(Source records)

....................

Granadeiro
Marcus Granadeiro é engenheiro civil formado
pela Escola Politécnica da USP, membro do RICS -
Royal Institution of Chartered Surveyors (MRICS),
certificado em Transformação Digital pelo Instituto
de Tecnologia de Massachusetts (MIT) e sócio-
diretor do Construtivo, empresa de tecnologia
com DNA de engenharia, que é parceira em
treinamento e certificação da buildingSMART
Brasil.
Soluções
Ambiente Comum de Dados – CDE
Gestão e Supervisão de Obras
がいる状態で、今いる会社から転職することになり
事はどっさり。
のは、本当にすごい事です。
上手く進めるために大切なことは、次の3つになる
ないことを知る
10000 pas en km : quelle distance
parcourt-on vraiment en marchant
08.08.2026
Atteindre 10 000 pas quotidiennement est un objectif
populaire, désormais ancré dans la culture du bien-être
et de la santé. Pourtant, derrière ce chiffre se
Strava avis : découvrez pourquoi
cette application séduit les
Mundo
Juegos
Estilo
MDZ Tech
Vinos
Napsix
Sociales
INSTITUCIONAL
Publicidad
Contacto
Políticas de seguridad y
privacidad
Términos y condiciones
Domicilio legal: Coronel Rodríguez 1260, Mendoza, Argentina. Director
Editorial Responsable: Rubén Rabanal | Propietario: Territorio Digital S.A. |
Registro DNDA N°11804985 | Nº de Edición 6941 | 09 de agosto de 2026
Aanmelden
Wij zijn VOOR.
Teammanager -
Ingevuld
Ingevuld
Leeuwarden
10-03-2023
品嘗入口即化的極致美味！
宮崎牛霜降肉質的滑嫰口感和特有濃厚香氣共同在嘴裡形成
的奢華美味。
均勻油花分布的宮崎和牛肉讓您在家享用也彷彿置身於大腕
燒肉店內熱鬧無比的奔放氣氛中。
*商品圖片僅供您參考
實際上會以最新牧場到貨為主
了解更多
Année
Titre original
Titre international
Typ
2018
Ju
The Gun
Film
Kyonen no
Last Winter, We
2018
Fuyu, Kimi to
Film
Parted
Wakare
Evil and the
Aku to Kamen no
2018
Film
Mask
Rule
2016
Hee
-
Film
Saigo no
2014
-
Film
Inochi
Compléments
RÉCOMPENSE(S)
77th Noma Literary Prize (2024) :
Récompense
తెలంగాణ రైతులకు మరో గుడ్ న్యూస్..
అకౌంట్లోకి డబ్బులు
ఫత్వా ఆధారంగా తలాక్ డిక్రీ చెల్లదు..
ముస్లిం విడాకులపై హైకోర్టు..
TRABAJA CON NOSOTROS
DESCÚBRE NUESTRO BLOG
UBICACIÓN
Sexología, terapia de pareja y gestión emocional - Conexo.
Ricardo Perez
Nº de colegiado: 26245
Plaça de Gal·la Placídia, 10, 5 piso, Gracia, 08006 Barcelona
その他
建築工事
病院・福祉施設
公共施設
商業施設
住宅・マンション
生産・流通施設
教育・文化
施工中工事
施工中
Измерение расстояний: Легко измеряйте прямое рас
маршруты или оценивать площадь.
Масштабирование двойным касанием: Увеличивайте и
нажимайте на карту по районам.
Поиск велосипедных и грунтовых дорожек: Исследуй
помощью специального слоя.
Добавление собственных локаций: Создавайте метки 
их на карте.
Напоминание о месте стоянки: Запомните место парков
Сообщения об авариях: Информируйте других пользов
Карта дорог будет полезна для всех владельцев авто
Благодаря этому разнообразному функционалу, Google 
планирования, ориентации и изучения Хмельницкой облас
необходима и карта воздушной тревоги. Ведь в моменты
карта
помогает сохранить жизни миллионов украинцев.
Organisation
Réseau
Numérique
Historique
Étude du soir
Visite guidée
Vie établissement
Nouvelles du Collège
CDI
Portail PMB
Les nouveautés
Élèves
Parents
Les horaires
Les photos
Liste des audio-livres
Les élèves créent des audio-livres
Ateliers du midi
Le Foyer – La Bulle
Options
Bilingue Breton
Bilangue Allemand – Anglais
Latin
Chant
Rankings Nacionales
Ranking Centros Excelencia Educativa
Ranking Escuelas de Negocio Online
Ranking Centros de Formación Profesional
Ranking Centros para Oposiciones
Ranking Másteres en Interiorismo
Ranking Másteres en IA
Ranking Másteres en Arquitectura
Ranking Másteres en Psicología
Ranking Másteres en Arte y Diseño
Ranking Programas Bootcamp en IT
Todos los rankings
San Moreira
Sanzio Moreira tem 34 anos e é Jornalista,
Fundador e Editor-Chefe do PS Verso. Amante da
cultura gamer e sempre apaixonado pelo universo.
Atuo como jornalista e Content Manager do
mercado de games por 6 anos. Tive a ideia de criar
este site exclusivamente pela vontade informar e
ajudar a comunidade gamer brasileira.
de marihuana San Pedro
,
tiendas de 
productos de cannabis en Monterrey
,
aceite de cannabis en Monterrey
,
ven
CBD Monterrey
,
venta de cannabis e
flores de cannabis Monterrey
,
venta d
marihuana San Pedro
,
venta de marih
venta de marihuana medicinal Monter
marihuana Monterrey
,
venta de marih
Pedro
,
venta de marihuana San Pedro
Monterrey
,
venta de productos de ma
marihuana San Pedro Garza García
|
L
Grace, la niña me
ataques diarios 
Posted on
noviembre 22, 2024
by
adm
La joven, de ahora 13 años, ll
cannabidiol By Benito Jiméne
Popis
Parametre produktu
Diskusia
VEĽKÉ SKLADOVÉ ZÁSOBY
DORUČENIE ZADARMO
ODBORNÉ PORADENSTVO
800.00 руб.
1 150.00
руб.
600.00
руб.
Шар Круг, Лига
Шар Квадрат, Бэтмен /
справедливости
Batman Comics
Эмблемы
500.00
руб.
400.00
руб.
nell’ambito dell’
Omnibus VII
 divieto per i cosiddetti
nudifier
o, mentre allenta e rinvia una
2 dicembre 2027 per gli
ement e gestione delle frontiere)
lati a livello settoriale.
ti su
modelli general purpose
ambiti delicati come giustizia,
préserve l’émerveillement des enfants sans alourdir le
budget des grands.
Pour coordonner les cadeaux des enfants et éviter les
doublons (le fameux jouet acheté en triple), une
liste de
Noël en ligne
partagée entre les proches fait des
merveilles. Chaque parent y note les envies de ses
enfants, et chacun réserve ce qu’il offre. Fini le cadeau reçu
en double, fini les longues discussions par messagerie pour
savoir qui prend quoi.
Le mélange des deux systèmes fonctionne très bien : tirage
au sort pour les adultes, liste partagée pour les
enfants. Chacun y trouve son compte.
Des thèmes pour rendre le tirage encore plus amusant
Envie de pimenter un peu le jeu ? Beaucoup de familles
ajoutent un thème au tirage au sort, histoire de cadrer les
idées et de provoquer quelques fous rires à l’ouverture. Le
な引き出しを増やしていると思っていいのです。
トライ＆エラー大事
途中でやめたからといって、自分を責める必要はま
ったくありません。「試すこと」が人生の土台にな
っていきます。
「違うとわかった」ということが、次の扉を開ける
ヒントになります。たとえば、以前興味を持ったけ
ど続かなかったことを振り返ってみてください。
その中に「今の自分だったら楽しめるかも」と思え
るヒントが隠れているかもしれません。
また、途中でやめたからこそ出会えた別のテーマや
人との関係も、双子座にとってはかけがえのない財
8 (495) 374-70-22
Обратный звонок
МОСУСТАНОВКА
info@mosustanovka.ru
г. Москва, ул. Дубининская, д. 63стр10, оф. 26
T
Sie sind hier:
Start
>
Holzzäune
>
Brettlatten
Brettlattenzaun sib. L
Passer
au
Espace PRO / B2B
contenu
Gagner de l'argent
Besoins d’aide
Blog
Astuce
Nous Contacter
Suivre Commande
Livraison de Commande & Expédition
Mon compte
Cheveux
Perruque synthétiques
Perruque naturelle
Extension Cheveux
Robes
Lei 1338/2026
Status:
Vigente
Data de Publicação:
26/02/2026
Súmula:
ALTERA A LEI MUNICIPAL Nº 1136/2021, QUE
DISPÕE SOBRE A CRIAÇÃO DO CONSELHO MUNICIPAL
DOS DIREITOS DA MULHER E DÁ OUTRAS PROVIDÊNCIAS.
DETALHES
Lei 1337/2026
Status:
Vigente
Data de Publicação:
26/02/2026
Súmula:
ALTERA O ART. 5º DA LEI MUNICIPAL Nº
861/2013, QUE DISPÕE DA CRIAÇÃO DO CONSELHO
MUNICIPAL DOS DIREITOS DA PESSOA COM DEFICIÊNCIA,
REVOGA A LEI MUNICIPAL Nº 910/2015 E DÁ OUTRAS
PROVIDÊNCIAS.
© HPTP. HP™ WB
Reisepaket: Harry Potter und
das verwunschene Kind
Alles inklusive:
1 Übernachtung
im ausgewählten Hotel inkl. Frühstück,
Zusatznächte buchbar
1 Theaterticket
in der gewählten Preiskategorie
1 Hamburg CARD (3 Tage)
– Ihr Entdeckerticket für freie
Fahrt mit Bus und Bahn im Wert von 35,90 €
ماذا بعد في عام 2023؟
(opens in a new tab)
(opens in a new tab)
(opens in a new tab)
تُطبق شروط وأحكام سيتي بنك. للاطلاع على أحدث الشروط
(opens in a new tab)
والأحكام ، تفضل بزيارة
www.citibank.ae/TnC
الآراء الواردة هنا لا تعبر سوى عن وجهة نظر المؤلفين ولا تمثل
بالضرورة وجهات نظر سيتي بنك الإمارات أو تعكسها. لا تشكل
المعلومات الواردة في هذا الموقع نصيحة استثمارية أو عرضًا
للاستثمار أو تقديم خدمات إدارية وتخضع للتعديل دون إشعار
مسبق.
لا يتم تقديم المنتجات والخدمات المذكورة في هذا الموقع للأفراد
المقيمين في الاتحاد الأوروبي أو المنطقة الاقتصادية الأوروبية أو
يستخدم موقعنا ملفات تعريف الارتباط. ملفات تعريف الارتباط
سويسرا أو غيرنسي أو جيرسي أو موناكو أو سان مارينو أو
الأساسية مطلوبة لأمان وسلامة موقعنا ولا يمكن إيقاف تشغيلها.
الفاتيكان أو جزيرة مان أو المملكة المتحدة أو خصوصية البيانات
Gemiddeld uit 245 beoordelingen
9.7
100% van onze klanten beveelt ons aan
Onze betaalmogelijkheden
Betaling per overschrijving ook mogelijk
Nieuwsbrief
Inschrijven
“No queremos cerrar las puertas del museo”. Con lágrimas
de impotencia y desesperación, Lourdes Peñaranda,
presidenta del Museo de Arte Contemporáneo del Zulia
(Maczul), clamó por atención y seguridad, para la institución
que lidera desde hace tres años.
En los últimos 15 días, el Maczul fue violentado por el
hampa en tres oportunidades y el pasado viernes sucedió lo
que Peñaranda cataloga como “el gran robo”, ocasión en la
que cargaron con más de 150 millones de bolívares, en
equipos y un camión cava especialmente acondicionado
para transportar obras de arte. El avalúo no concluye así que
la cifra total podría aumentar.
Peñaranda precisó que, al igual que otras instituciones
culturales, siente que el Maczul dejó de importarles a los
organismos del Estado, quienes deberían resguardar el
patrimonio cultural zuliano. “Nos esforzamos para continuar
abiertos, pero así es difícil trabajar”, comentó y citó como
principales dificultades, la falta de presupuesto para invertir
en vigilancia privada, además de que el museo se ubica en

....................

▶ _ASSIGNMENT_
Reproduce word for word the stretch of the material from its start through the line containing "のは、本当にすごい事です。", including that line.

▶ _SOLUTION TO THIS PROBLEM_
Granadeiro
Marcus Granadeiro é engenheiro civil formado
pela Escola Politécnica da USP, membro do RICS -
Royal Institution of Chartered Surveyors (MRICS),
certificado em Transformação Digital pelo Instituto
de Tecnologia de Massachusetts (MIT) e sócio-
diretor do Construtivo, empresa de tecnologia
com DNA de engenharia, que é parceira em
treinamento e certificação da buildingSMART
Brasil.
Soluções
Ambiente Comum de Dados – CDE
Gestão e Supervisão de Obras
がいる状態で、今いる会社から転職することになり
事はどっさり。
のは、本当にすごい事です。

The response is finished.